Nothing was assured. I was a single dad at a very young age, and while my parents always supported me in my musical endeavors and came out to see me play, my mom would say to me, “You have a daughter. You need to settle down and take care of her” – implying, of course, that I should forgo music and get a “real job.” But I didn’t see why I couldn’t do both – raise my daughter and pursue my career. So I continued on that path, pursuing every angle I could, thankfully with their full support. To me, that’s another definition of “musician” – someone to whom music is so important that they will do whatever it takes to make music even when life circumstances suggest you go a safer, more financially stable route.
Being a full time musician means you’re committed to a lifestyle and making sacrifices. But in my book, you’re still a musician if you play enough to fulfill that part of your life. Just having the opportunity to play any way you can is important. You don’t want to end up later in life miserable, wishing you had pursued or done this or that. Everyone must make their own choices when it comes to fulfilling those inner desires. For me, unlike for some of those folks, whether it’s a curse or a blessing, if I’m not playing, I’m losing my mind. If I’m not part of something creatively and musically constructive, I will do everything I can to figure out a way to connect to those opportunities to play.
Although the American Greed song “Together” has become something of an anthem about people being separated from each other during the pandemic, it’s rooted in my being on the road, away from my daughter and family , longing for the moment when we can be together again upon my return.
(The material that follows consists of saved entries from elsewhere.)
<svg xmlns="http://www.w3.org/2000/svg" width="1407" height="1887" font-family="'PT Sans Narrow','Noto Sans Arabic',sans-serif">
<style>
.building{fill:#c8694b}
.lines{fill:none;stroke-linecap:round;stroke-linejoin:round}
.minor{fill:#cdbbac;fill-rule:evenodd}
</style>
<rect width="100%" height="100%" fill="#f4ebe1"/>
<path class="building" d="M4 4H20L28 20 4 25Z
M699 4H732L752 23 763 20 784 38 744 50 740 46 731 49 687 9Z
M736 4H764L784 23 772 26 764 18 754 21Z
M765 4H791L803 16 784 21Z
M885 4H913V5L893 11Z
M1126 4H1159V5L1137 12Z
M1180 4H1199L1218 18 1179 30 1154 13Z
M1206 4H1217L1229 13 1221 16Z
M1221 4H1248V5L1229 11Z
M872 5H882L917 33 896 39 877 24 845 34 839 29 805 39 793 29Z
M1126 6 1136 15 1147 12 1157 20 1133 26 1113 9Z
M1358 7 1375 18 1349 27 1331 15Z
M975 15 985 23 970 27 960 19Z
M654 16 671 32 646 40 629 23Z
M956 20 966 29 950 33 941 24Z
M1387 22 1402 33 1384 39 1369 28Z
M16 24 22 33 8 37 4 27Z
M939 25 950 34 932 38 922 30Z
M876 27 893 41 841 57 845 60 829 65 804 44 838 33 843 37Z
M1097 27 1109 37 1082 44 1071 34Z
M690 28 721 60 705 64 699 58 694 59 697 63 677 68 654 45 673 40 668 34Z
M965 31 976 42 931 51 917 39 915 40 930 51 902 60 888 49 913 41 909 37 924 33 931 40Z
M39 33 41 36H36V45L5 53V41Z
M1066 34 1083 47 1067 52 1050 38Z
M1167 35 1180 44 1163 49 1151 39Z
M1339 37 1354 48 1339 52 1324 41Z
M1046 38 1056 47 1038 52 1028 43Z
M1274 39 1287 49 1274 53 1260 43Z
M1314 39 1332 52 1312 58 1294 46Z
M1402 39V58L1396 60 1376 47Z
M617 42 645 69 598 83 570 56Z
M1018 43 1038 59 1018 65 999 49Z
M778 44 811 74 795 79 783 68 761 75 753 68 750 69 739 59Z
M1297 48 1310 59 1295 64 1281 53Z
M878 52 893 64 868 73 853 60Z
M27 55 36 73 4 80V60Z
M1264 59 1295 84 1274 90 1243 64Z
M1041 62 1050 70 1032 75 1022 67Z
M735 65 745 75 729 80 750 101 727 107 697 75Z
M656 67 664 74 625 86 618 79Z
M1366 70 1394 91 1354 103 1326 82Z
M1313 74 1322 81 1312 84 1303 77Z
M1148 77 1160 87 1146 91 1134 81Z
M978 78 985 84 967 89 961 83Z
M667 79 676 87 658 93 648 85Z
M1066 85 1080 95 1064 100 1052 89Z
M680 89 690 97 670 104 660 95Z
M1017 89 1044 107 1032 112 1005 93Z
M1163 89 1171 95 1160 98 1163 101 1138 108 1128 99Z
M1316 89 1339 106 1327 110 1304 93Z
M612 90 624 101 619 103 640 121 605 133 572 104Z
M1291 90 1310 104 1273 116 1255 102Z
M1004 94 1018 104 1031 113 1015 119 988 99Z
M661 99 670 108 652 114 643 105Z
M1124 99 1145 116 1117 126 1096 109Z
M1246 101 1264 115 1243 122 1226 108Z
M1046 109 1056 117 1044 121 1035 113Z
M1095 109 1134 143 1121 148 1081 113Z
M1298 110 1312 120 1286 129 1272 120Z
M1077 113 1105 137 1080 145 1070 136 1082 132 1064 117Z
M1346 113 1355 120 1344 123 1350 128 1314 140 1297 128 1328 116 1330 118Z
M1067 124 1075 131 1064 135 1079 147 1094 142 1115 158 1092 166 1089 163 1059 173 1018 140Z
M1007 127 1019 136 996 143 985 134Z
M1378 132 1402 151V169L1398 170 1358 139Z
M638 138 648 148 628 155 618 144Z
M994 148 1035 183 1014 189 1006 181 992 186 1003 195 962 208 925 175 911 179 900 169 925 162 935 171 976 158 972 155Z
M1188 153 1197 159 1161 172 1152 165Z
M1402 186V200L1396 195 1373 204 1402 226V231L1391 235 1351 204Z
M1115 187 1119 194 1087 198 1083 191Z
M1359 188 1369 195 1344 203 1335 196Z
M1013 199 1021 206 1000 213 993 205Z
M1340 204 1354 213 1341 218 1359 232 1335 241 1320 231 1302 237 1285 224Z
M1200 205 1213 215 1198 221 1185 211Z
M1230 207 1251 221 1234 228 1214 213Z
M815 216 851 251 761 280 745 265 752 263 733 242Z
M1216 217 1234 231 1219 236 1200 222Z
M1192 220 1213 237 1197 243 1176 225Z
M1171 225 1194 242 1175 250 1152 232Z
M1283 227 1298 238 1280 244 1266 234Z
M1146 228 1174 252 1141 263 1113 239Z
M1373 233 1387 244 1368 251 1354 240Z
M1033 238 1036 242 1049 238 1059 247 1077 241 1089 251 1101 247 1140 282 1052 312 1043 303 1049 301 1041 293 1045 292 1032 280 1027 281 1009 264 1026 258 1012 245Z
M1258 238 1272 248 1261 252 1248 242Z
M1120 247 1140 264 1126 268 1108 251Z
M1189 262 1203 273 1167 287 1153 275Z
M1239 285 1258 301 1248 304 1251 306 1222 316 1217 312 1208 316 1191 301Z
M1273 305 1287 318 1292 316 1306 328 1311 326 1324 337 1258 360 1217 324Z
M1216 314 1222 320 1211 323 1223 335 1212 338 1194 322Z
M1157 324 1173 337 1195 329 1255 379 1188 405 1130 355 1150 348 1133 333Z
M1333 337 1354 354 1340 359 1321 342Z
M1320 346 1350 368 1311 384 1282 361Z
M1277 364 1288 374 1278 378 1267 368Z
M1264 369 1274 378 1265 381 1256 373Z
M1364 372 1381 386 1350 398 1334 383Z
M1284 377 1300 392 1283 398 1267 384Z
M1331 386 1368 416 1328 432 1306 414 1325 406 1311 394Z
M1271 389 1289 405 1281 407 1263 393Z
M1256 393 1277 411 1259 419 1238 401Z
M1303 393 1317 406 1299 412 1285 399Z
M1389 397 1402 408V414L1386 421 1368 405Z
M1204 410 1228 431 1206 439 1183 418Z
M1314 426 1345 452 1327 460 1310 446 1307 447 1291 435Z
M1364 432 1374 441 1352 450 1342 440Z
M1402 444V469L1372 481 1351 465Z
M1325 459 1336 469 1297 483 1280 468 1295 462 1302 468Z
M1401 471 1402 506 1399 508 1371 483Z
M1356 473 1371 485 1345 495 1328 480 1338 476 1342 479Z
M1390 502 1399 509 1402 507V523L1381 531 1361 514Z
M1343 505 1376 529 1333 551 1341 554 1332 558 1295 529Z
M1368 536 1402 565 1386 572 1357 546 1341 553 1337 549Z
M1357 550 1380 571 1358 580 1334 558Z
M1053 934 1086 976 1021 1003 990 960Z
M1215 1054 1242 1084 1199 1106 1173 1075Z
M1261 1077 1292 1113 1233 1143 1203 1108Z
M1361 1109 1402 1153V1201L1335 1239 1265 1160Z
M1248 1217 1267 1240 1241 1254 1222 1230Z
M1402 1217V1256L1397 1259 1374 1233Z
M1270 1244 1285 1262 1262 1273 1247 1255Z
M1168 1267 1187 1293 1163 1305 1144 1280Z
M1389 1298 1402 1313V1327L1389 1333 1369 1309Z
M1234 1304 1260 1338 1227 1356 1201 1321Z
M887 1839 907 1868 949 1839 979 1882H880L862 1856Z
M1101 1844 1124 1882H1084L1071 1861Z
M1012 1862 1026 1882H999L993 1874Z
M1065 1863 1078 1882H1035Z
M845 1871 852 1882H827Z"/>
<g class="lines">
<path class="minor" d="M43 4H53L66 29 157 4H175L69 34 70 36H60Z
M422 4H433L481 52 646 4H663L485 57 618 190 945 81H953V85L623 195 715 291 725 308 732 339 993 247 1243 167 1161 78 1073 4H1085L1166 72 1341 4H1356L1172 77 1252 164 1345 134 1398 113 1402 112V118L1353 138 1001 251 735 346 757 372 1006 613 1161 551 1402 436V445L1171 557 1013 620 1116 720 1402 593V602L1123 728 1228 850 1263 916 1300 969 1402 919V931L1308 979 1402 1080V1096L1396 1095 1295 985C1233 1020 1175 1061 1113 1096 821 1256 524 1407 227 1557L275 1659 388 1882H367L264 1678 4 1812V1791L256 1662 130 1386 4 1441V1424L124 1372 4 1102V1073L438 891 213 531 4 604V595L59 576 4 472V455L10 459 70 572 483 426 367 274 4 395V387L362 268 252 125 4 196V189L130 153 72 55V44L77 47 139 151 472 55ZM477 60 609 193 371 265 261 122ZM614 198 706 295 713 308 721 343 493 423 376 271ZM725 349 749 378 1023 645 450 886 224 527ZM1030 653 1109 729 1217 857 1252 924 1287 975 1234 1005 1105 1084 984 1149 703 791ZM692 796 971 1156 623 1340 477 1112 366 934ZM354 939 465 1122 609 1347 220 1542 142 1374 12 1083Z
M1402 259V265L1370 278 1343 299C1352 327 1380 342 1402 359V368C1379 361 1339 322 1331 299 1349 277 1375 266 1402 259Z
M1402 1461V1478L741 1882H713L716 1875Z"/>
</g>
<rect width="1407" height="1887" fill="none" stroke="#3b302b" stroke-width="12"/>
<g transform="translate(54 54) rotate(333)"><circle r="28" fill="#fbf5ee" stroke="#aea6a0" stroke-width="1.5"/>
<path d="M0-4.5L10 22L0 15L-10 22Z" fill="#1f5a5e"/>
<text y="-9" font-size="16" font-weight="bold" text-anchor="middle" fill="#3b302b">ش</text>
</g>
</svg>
But I realize it’s not just musicians who are so dedicated to their life choice that they will make such personal sacrifices.
When I was writing it, I thought about truck drivers, salesmen, people who work long shifts in hospitals, firefighters on 24 hour shifts and those servicemen and women who are often away from their loved ones for months or years at a time. I wanted the song to be about people missing someone who is home without them. Even in non-pandemic times, people go through it every day. Others who make great sacrifices in pursuing their dreams are athletes, all professionals and even writers. When you decide this is your life, success often depends on how much you’re willing to sacrifice.
Some people may answer the question “What is a musician?” by saying it’s someone who is a rock star making millions of dollars playing for thousands of fans every night and selling millions of albums. This is not true at all. While I’ve been making music for what seems like forever, I have come to terms with the fact that I’m not a rock star in the traditional sense. I may never have the riches or influence of a Jon Bon Jovi. Yet I’ve traveled extensively, hit every dot in the U.S. playing music I love for hundreds of thousands of people – and have done more interesting and exciting things than most people do in ten lifetimes. This is the life I love.
Playing music all these years has truly fulfilled me. I have to think, if I died tomorrow, have I enjoyed my life playing music? Yes – and now I want some more, so I’m excited about American Greed’s new opportunities to be on TV, record and hopefully start gigging soon in support of our album. Being a musician is not for everybody and will never be for everybody. But I keep pursuing excellence because it’s what brings me the most joy – and nothing is more incredible than traveling, playing music and having my wife right there by my side and enjoying this adventure with my band mates. This is the life that is fulfilling to me as a “musician.”